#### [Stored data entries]
══════════

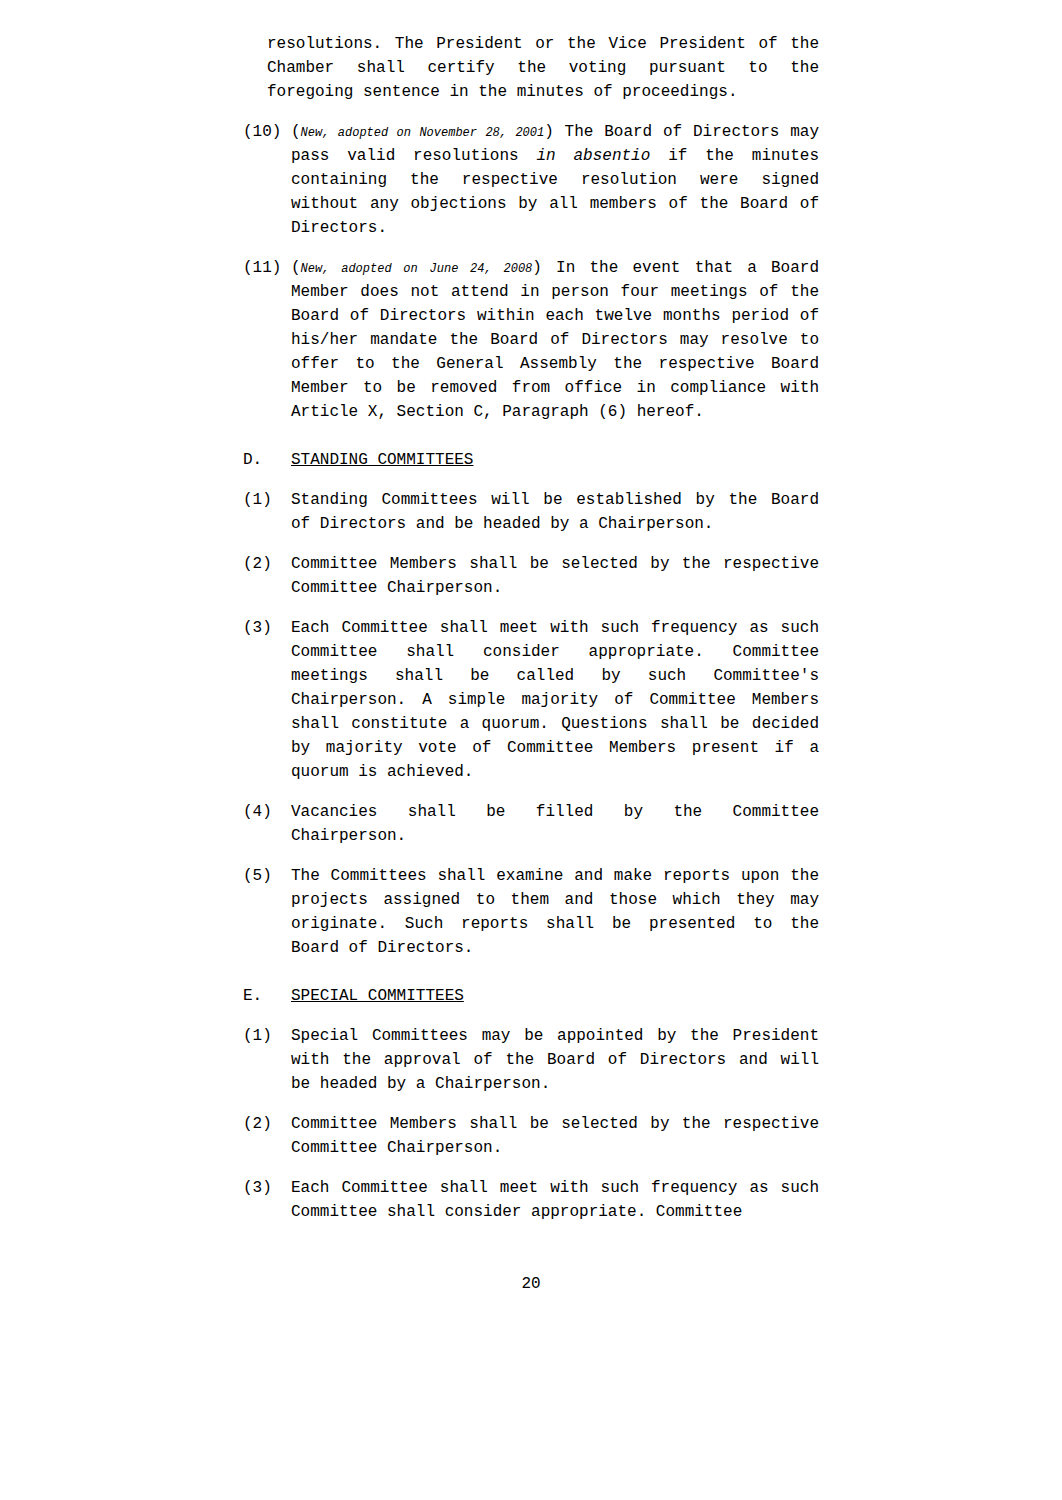resolutions. The President or the Vice President of the Chamber shall certify the voting pursuant to the foregoing sentence in the minutes of proceedings.
(10)
(New, adopted on November 28, 2001) The Board of Directors may pass valid resolutions in absentio if the minutes containing the respective resolution were signed without any objections by all members of the Board of Directors.
(11)
(New, adopted on June 24, 2008) In the event that a Board Member does not attend in person four meetings of the Board of Directors within each twelve months period of his/her mandate the Board of Directors may resolve to offer to the General Assembly the respective Board Member to be removed from office in compliance with Article X, Section C, Paragraph (6) hereof.
D. STANDING COMMITTEES
(1)
Standing Committees will be established by the Board of Directors and be headed by a Chairperson.
(2)
Committee Members shall be selected by the respective Committee Chairperson.
(3)
Each Committee shall meet with such frequency as such Committee shall consider appropriate. Committee meetings shall be called by such Committee's Chairperson. A simple majority of Committee Members shall constitute a quorum. Questions shall be decided by majority vote of Committee Members present if a quorum is achieved.
(4)
Vacancies shall be filled by the Committee Chairperson.
(5)
The Committees shall examine and make reports upon the projects assigned to them and those which they may originate. Such reports shall be presented to the Board of Directors.
E. SPECIAL COMMITTEES
(1)
Special Committees may be appointed by the President with the approval of the Board of Directors and will be headed by a Chairperson.
(2)
Committee Members shall be selected by the respective Committee Chairperson.
(3)
Each Committee shall meet with such frequency as such Committee shall consider appropriate. Committee
20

══════════

#### [WHAT THIS TASK INVOLVES]
Your answer must be an exact transcription of the lines from the one containing "Standing Committees will" through the last line of the records above, and nothing else.

#### [TASK RESULT]
Standing Committees will be established by the Board of Directors and be headed by a Chairperson.
(2)
Committee Members shall be selected by the respective Committee Chairperson.
(3)
Each Committee shall meet with such frequency as such Committee shall consider appropriate. Committee meetings shall be called by such Committee's Chairperson. A simple majority of Committee Members shall constitute a quorum. Questions shall be decided by majority vote of Committee Members present if a quorum is achieved.
(4)
Vacancies shall be filled by the Committee Chairperson.
(5)
The Committees shall examine and make reports upon the projects assigned to them and those which they may originate. Such reports shall be presented to the Board of Directors.
E. SPECIAL COMMITTEES
(1)
Special Committees may be appointed by the President with the approval of the Board of Directors and will be headed by a Chairperson.
(2)
Committee Members shall be selected by the respective Committee Chairperson.
(3)
Each Committee shall meet with such frequency as such Committee shall consider appropriate. Committee
20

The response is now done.